I want to do something like this:

myList = [10,20,30]
yourList = myList.append (40)

Unfortunately, list append does not return the modified list.

So, how can I allow append to return the new list?

回答1:

Don't use append but concatenation instead:

yourList = myList + [40]

This returns a new list; myList will not be affected. If you need to have myList affected as well either use .append() anyway, then assign yourList separately from (a copy of) myList.



回答2:

In python 3 you may create new list by unpacking old one and adding new element:

a = [1,2,3]
b = [*a,4] // b = [1,2,3,4] 

when you do:

myList + [40]

You actually have 3 lists.



回答3:

list.append is a built-in and therefore cannot be changed. But if you're willing to use something other than append, you could try +:

In [106]: myList = [10,20,30]

In [107]: yourList = myList + [40]

In [108]: print myList
[10, 20, 30]

In [109]: print yourList
[10, 20, 30, 40]

Of course, the downside to this is that a new list is created which takes a lot more time than append

Hope this helps



回答4:

You can subclass the built-in list type and redefine the 'append' method. Or even better, create a new one which will do what you want it to do. Below is the code for a redefined 'append' method.

#!/usr/bin/env python

class MyList(list):

  def append(self, element):
    return MyList(self + [element])


def main():
  l = MyList()
  l1 = l.append(1)
  l2 = l1.append(2)
  l3 = l2.append(3)
  print "Original list: %s, type %s" % (l, l.__class__.__name__)
  print "List 1: %s, type %s" % (l1, l1.__class__.__name__)
  print "List 2: %s, type %s" % (l2, l2.__class__.__name__)
  print "List 3: %s, type %s" % (l3, l3.__class__.__name__)

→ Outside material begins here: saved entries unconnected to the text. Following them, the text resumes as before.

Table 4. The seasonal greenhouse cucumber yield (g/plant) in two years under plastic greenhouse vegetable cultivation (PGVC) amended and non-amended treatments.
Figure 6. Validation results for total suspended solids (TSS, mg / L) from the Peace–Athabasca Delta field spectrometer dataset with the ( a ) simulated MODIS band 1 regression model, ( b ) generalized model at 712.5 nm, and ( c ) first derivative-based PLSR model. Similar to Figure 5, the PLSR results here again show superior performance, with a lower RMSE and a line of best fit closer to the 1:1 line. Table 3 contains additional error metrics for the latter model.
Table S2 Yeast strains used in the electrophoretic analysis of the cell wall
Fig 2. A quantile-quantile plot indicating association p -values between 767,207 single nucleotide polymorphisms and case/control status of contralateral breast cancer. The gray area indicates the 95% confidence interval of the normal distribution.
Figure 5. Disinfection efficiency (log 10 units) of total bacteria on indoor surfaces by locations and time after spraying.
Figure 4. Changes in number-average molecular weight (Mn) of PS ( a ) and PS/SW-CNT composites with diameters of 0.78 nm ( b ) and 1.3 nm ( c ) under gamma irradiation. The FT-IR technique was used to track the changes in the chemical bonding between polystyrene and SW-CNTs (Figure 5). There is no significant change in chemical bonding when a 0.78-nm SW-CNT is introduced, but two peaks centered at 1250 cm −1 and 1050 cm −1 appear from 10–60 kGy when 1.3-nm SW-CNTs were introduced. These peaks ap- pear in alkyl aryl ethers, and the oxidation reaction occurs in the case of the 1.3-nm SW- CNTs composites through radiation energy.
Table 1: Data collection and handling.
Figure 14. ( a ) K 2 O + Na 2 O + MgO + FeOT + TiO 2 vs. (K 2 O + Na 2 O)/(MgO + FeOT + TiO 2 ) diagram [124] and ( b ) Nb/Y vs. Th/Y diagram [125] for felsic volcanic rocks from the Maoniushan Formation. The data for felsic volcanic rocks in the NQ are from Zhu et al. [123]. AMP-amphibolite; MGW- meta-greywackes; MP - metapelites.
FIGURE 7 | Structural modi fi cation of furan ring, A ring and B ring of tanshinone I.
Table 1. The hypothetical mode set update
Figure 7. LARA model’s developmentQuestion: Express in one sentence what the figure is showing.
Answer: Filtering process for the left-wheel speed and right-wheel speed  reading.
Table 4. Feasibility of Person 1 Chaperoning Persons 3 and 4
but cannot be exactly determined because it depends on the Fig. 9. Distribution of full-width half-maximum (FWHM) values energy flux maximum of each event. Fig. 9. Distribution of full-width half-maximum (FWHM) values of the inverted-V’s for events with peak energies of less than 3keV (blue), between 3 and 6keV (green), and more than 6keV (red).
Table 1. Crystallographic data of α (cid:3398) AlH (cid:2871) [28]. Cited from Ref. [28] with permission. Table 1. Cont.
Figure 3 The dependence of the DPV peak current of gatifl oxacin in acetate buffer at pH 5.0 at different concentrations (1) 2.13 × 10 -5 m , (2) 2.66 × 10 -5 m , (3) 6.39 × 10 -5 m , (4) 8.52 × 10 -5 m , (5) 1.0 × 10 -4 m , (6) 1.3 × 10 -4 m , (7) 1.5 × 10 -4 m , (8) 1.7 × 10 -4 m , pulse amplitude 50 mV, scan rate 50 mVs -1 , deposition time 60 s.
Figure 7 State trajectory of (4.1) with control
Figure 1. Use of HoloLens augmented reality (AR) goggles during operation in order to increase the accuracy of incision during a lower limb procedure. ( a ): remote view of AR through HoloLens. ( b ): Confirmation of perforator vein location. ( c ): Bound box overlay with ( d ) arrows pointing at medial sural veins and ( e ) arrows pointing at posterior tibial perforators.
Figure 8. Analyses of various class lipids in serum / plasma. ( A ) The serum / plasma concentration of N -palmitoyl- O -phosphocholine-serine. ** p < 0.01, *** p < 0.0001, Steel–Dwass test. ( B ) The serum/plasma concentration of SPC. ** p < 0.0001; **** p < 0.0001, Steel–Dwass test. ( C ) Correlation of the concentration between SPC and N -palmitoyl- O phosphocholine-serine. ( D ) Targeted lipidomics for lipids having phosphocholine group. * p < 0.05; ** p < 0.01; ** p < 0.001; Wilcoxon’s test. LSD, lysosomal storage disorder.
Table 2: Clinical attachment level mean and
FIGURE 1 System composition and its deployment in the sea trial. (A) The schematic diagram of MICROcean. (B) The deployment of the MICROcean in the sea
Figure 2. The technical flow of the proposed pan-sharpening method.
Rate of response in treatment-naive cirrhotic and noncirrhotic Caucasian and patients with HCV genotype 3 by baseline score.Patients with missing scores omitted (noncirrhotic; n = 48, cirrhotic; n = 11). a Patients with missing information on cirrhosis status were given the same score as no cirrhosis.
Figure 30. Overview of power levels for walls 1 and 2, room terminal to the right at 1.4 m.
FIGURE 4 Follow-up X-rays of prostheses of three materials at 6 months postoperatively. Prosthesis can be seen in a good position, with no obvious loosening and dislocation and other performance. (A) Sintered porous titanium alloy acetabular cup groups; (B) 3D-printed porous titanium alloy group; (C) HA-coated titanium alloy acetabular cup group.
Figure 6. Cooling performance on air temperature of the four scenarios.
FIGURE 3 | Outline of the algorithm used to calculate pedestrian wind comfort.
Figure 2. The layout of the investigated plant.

if __name__ == '__main__':
  main()

Hope that helps.



回答5:

Try using itertools.chain(myList, [40]). That will return a generator as a sequence, rather than allocating a new list. Essentially, that returns all of the elements from the first iterable until it is exhausted, then proceeds to the next iterable, until all of the iterables are exhausted.



回答6:

Just to expand on Storstamp's answer

You only need to do myList.append(40)

It will append it to the original list,now you can return the variable containing the original list.

If you are working with very large lists this is the way to go.



回答7:

You only need to do myList.append(40)

It will append it to the original list, not return a new list.